* Written problem *
Exactly repeat all the records below, omitting the images they hold.

Collected data
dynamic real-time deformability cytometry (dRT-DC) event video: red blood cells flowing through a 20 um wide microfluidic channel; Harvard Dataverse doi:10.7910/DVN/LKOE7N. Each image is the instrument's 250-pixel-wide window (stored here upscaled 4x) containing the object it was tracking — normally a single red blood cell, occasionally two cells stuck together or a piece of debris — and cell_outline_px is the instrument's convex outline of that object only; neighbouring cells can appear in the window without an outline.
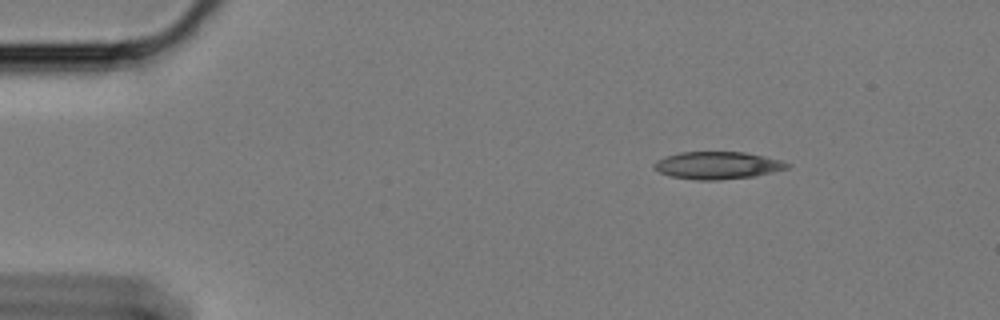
{"species": "Egyptian fruit bat (a non-hibernating species)", "species_latin": "Rousettus aegyptiacus", "temperature_condition": "cold", "stored_images_in_passage": 11, "camera_frame_rate_fps": 3000, "um_per_image_px": 0.085, "animal": {"sex": "female"}, "frame": {"image": 1, "passage_image": 1, "time_ms": 0.0, "image_size_px": [1000, 320], "cell_outline_px": [[792, 168], [752, 176], [716, 180], [696, 180], [672, 176], [660, 172], [652, 164], [656, 160], [680, 152], [744, 152], [764, 156], [780, 160], [792, 164]], "centroid_in_image_um": [61.03, 14.05], "position_along_channel_um": 24.0, "area_um2": 21.1}}
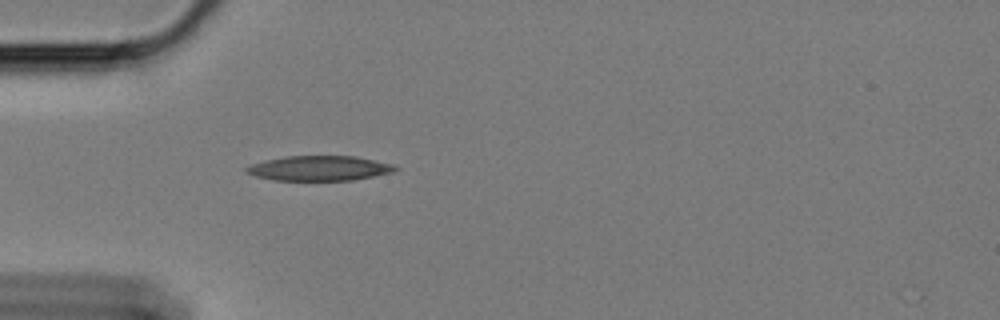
{"frame": {"image": 2, "passage_image": 10, "time_ms": 3.0, "image_size_px": [1000, 320], "cell_outline_px": [[400, 168], [396, 172], [352, 180], [272, 180], [256, 176], [248, 172], [244, 168], [252, 164], [284, 156], [356, 156], [392, 164]], "centroid_in_image_um": [27.2, 14.3], "position_along_channel_um": 57.8, "area_um2": 21.5}}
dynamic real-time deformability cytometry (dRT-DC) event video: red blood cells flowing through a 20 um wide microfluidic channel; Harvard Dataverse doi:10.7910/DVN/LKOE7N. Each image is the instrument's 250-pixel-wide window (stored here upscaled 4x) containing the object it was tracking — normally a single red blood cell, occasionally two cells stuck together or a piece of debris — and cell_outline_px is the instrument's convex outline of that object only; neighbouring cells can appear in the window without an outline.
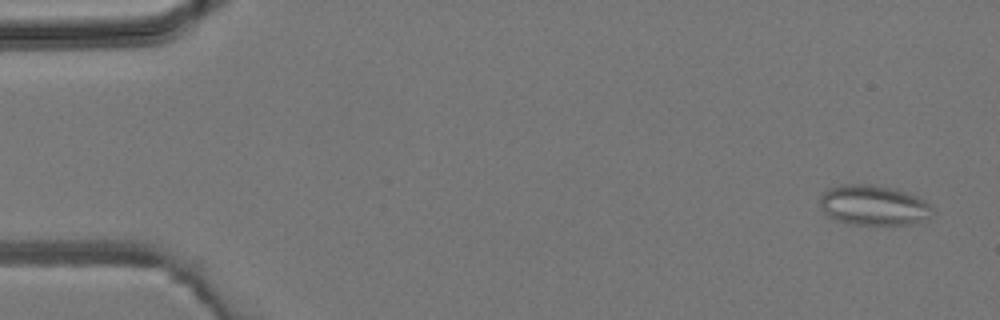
{"species": "common noctule bat (a hibernating species)", "species_latin": "Nyctalus noctula", "temperature_condition": "room temperature", "stored_images_in_passage": 4, "camera_frame_rate_fps": 3000, "um_per_image_px": 0.085, "animal": {"sex": "male", "body_mass_g": 19.2, "forearm_length_mm": 51.8}, "frame": {"image": 1, "passage_image": 1, "time_ms": 0.0, "image_size_px": [1000, 320], "cell_outline_px": [[932, 208], [928, 216], [908, 224], [852, 224], [836, 220], [824, 212], [820, 204], [820, 196], [828, 188], [844, 184], [872, 184], [904, 192], [916, 196], [932, 204]], "centroid_in_image_um": [74.19, 17.43], "position_along_channel_um": 10.8, "area_um2": 25.72}}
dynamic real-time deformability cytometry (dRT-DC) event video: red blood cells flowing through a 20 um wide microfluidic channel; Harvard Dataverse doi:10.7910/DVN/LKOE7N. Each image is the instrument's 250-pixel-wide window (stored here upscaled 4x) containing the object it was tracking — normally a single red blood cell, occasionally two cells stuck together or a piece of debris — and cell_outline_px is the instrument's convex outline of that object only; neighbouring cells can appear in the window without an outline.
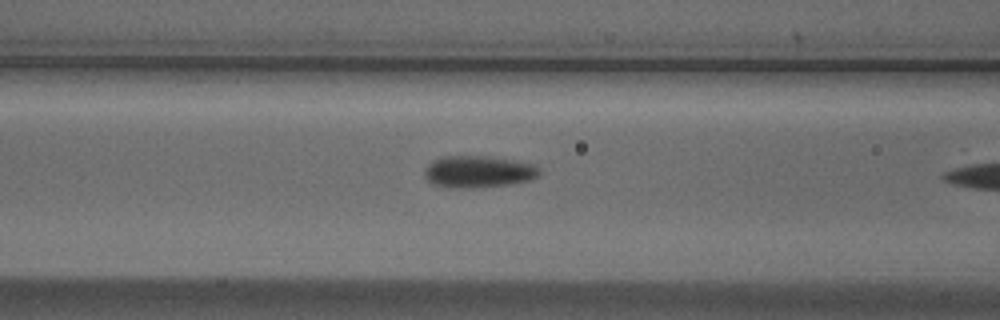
{"species": "Egyptian fruit bat (a non-hibernating species)", "species_latin": "Rousettus aegyptiacus", "temperature_condition": "cold", "stored_images_in_passage": 10, "camera_frame_rate_fps": 3000, "um_per_image_px": 0.085, "animal": {"sex": "male"}, "frame": {"image": 1, "passage_image": 9, "time_ms": 2.667, "image_size_px": [1000, 320], "cell_outline_px": [[540, 176], [532, 180], [512, 184], [476, 188], [448, 188], [432, 184], [424, 176], [424, 168], [432, 160], [440, 156], [488, 156], [536, 164], [540, 168]], "centroid_in_image_um": [40.66, 14.6], "position_along_channel_um": 125.9, "area_um2": 21.91}}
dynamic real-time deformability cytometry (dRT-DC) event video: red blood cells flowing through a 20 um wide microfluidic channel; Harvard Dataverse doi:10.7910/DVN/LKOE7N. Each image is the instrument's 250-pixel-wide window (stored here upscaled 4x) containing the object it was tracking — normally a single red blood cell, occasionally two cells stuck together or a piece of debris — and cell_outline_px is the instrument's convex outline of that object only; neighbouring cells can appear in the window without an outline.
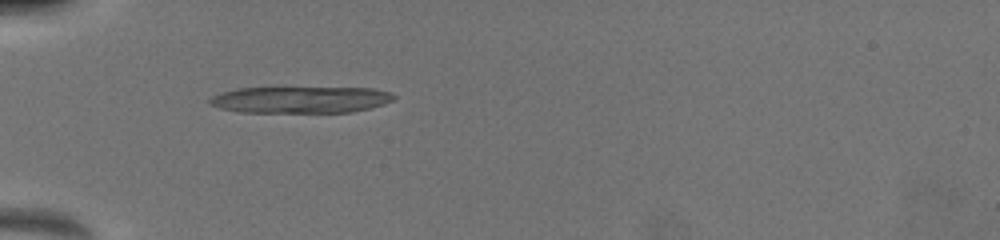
{"species": "common noctule bat (a hibernating species)", "species_latin": "Nyctalus noctula", "temperature_condition": "warm", "stored_images_in_passage": 52, "camera_frame_rate_fps": 3000, "um_per_image_px": 0.085, "animal": {"sex": "female", "body_mass_g": 19.5, "forearm_length_mm": 54.1}, "frame": {"image": 1, "passage_image": 23, "time_ms": 6.0, "image_size_px": [1000, 240], "cell_outline_px": [[396, 96], [392, 100], [384, 104], [352, 112], [240, 112], [220, 108], [208, 104], [208, 100], [212, 96], [220, 92], [240, 88], [376, 88], [392, 92]], "centroid_in_image_um": [25.54, 8.47], "position_along_channel_um": 59.5, "area_um2": 28.55}}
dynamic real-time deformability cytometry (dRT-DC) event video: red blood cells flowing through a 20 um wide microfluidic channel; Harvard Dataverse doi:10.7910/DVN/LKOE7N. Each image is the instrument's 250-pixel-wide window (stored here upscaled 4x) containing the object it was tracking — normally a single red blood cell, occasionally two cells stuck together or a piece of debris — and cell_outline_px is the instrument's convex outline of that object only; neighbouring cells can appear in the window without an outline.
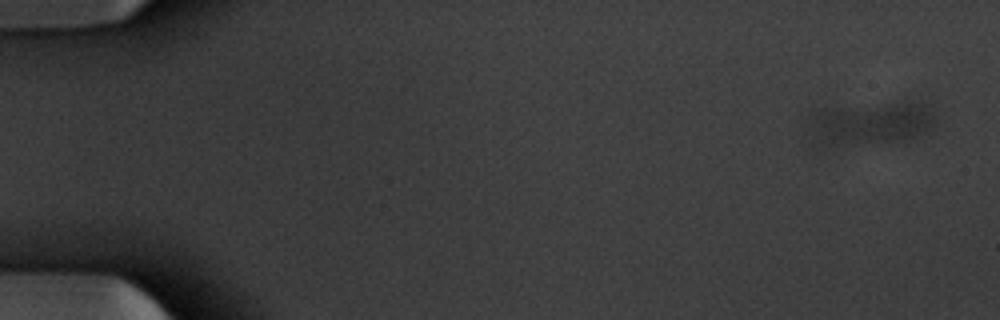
{"species": "common noctule bat (a hibernating species)", "species_latin": "Nyctalus noctula", "temperature_condition": "warm", "stored_images_in_passage": 52, "segment_of_instrument_passage": [1, 4], "camera_frame_rate_fps": 3000, "um_per_image_px": 0.085, "animal": {"sex": "male", "body_mass_g": 20.1, "forearm_length_mm": 53.5}, "frame": {"image": 1, "passage_image": 1, "time_ms": 0.0, "image_size_px": [1000, 320], "cell_outline_px": [[936, 120], [928, 132], [912, 140], [816, 148], [812, 144], [808, 128], [808, 112], [816, 108], [888, 104], [924, 104], [936, 116]], "centroid_in_image_um": [73.81, 10.56], "position_along_channel_um": 11.2, "area_um2": 32.95}}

* The output *
dynamic real-time deformability cytometry (dRT-DC) event video: red blood cells flowing through a 20 um wide microfluidic channel; Harvard Dataverse doi:10.7910/DVN/LKOE7N. Each image is the instrument's 250-pixel-wide window (stored here upscaled 4x) containing the object it was tracking — normally a single red blood cell, occasionally two cells stuck together or a piece of debris — and cell_outline_px is the instrument's convex outline of that object only; neighbouring cells can appear in the window without an outline.
{"species": "Egyptian fruit bat (a non-hibernating species)", "species_latin": "Rousettus aegyptiacus", "temperature_condition": "cold", "stored_images_in_passage": 11, "camera_frame_rate_fps": 3000, "um_per_image_px": 0.085, "animal": {"sex": "female"}, "frame": {"image": 1, "passage_image": 1, "time_ms": 0.0, "image_size_px": [1000, 320], "cell_outline_px": [[792, 168], [752, 176], [716, 180], [696, 180], [672, 176], [660, 172], [652, 164], [656, 160], [680, 152], [744, 152], [764, 156], [780, 160], [792, 164]], "centroid_in_image_um": [61.03, 14.05], "position_along_channel_um": 24.0, "area_um2": 21.1}}
{"frame": {"image": 2, "passage_image": 10, "time_ms": 3.0, "image_size_px": [1000, 320], "cell_outline_px": [[400, 168], [396, 172], [352, 180], [272, 180], [256, 176], [248, 172], [244, 168], [252, 164], [284, 156], [356, 156], [392, 164]], "centroid_in_image_um": [27.2, 14.3], "position_along_channel_um": 57.8, "area_um2": 21.5}}
dynamic real-time deformability cytometry (dRT-DC) event video: red blood cells flowing through a 20 um wide microfluidic channel; Harvard Dataverse doi:10.7910/DVN/LKOE7N. Each image is the instrument's 250-pixel-wide window (stored here upscaled 4x) containing the object it was tracking — normally a single red blood cell, occasionally two cells stuck together or a piece of debris — and cell_outline_px is the instrument's convex outline of that object only; neighbouring cells can appear in the window without an outline.
{"species": "common noctule bat (a hibernating species)", "species_latin": "Nyctalus noctula", "temperature_condition": "room temperature", "stored_images_in_passage": 4, "camera_frame_rate_fps": 3000, "um_per_image_px": 0.085, "animal": {"sex": "male", "body_mass_g": 19.2, "forearm_length_mm": 51.8}, "frame": {"image": 1, "passage_image": 1, "time_ms": 0.0, "image_size_px": [1000, 320], "cell_outline_px": [[932, 208], [928, 216], [908, 224], [852, 224], [836, 220], [824, 212], [820, 204], [820, 196], [828, 188], [844, 184], [872, 184], [904, 192], [916, 196], [932, 204]], "centroid_in_image_um": [74.19, 17.43], "position_along_channel_um": 10.8, "area_um2": 25.72}}
dynamic real-time deformability cytometry (dRT-DC) event video: red blood cells flowing through a 20 um wide microfluidic channel; Harvard Dataverse doi:10.7910/DVN/LKOE7N. Each image is the instrument's 250-pixel-wide window (stored here upscaled 4x) containing the object it was tracking — normally a single red blood cell, occasionally two cells stuck together or a piece of debris — and cell_outline_px is the instrument's convex outline of that object only; neighbouring cells can appear in the window without an outline.
{"species": "Egyptian fruit bat (a non-hibernating species)", "species_latin": "Rousettus aegyptiacus", "temperature_condition": "cold", "stored_images_in_passage": 10, "camera_frame_rate_fps": 3000, "um_per_image_px": 0.085, "animal": {"sex": "male"}, "frame": {"image": 1, "passage_image": 9, "time_ms": 2.667, "image_size_px": [1000, 320], "cell_outline_px": [[540, 176], [532, 180], [512, 184], [476, 188], [448, 188], [432, 184], [424, 176], [424, 168], [432, 160], [440, 156], [488, 156], [536, 164], [540, 168]], "centroid_in_image_um": [40.66, 14.6], "position_along_channel_um": 125.9, "area_um2": 21.91}}
dynamic real-time deformability cytometry (dRT-DC) event video: red blood cells flowing through a 20 um wide microfluidic channel; Harvard Dataverse doi:10.7910/DVN/LKOE7N. Each image is the instrument's 250-pixel-wide window (stored here upscaled 4x) containing the object it was tracking — normally a single red blood cell, occasionally two cells stuck together or a piece of debris — and cell_outline_px is the instrument's convex outline of that object only; neighbouring cells can appear in the window without an outline.
{"species": "common noctule bat (a hibernating species)", "species_latin": "Nyctalus noctula", "temperature_condition": "warm", "stored_images_in_passage": 52, "camera_frame_rate_fps": 3000, "um_per_image_px": 0.085, "animal": {"sex": "female", "body_mass_g": 19.5, "forearm_length_mm": 54.1}, "frame": {"image": 1, "passage_image": 23, "time_ms": 6.0, "image_size_px": [1000, 240], "cell_outline_px": [[396, 96], [392, 100], [384, 104], [352, 112], [240, 112], [220, 108], [208, 104], [208, 100], [212, 96], [220, 92], [240, 88], [376, 88], [392, 92]], "centroid_in_image_um": [25.54, 8.47], "position_along_channel_um": 59.5, "area_um2": 28.55}}
dynamic real-time deformability cytometry (dRT-DC) event video: red blood cells flowing through a 20 um wide microfluidic channel; Harvard Dataverse doi:10.7910/DVN/LKOE7N. Each image is the instrument's 250-pixel-wide window (stored here upscaled 4x) containing the object it was tracking — normally a single red blood cell, occasionally two cells stuck together or a piece of debris — and cell_outline_px is the instrument's convex outline of that object only; neighbouring cells can appear in the window without an outline.
{"species": "common noctule bat (a hibernating species)", "species_latin": "Nyctalus noctula", "temperature_condition": "warm", "stored_images_in_passage": 52, "segment_of_instrument_passage": [1, 4], "camera_frame_rate_fps": 3000, "um_per_image_px": 0.085, "animal": {"sex": "male", "body_mass_g": 20.1, "forearm_length_mm": 53.5}, "frame": {"image": 1, "passage_image": 1, "time_ms": 0.0, "image_size_px": [1000, 320], "cell_outline_px": [[936, 120], [928, 132], [912, 140], [816, 148], [812, 144], [808, 128], [808, 112], [816, 108], [888, 104], [924, 104], [936, 116]], "centroid_in_image_um": [73.81, 10.56], "position_along_channel_um": 11.2, "area_um2": 32.95}}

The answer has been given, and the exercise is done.